The size of the space itself depends on a few factors:

  • Is the community in an area where people could be stuck for a few days because of an extreme natural disaster?
  • Will employees be required to stay extra days to see residents through upcoming shifts if weather prevents new employees from coming in?
  • Does the community allow for team members’ families to take shelter if their loved one is working?

If the answers are yes, then the safe space will need to be designed to accommodate extra people beyond those living and working in the community.

Other critical questions architects and companies should discuss when developing a weather preparedness infrastructure include:

  • How much of the building do you want to run on backup power? How many generators will this require? Where do you place the generators so they won’t get flooded and you can refuel them?
  • When you hear of a storm, do you have a protocol lined up with service providers to restock resources you may need, such as propane fuel?
  • How would an evacuation occur if you needed to get people out safely and quickly? What routes do you use?
  • How do you design the exterior of the building so the fenestration is high wind-resistant and does not tear away from the building?

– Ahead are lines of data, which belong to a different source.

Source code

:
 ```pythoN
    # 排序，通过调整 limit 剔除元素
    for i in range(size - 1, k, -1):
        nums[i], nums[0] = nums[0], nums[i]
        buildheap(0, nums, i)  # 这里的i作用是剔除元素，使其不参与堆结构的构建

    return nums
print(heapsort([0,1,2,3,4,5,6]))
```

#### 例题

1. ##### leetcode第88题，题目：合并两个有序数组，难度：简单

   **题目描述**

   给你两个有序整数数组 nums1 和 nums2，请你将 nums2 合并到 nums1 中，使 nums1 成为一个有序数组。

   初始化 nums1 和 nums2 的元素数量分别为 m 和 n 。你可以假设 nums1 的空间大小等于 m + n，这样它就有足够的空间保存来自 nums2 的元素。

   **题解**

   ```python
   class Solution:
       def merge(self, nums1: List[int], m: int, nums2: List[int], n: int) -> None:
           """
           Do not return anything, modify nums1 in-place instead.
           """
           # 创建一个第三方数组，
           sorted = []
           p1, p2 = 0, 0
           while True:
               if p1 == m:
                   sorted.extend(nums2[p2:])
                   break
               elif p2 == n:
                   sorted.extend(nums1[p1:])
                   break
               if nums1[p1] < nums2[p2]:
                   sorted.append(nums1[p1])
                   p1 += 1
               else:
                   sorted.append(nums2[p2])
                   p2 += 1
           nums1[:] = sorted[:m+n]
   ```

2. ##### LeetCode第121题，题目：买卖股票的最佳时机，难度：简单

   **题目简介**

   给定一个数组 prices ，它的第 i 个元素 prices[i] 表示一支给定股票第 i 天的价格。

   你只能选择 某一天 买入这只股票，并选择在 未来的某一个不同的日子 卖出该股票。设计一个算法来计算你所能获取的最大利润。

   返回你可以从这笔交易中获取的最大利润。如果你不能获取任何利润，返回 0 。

Plans need to be individualized

Many aspects must be considered when it comes to weather, and they vary from one location to the next.

For example, in an area prone to tornadoes, you may put the safe space in a centralized location on the first floor. In coastal states where there are floodplains and hurricanes, the safe space would need to be centralized but located above the tidal surge floor.

It is recommended that communities work with fire marshals to develop evacuation plans in case of flooding. The bayou community referenced earlier, which is in Houston, coordinated with its local fire marshal to develop an evacuation plan that entailed relying on the Buffalo Bison Bayou to move people using the city’s water evacuation system.

But it’s not just coastal cities that face risks. Even properties in cities such as Dallas are being built adjacent to floodplains because the land is less expensive. In these circumstances, we use positively graded levies to move water away from building.

For these reasons, we individualize and customize weather preparedness plans depending on the number of residents, the location and style of community, the various types of inclement weather that could hit, emergency response plans and more.

Rockland “Rocky” Berg is principal and director of business development at three: living architecture.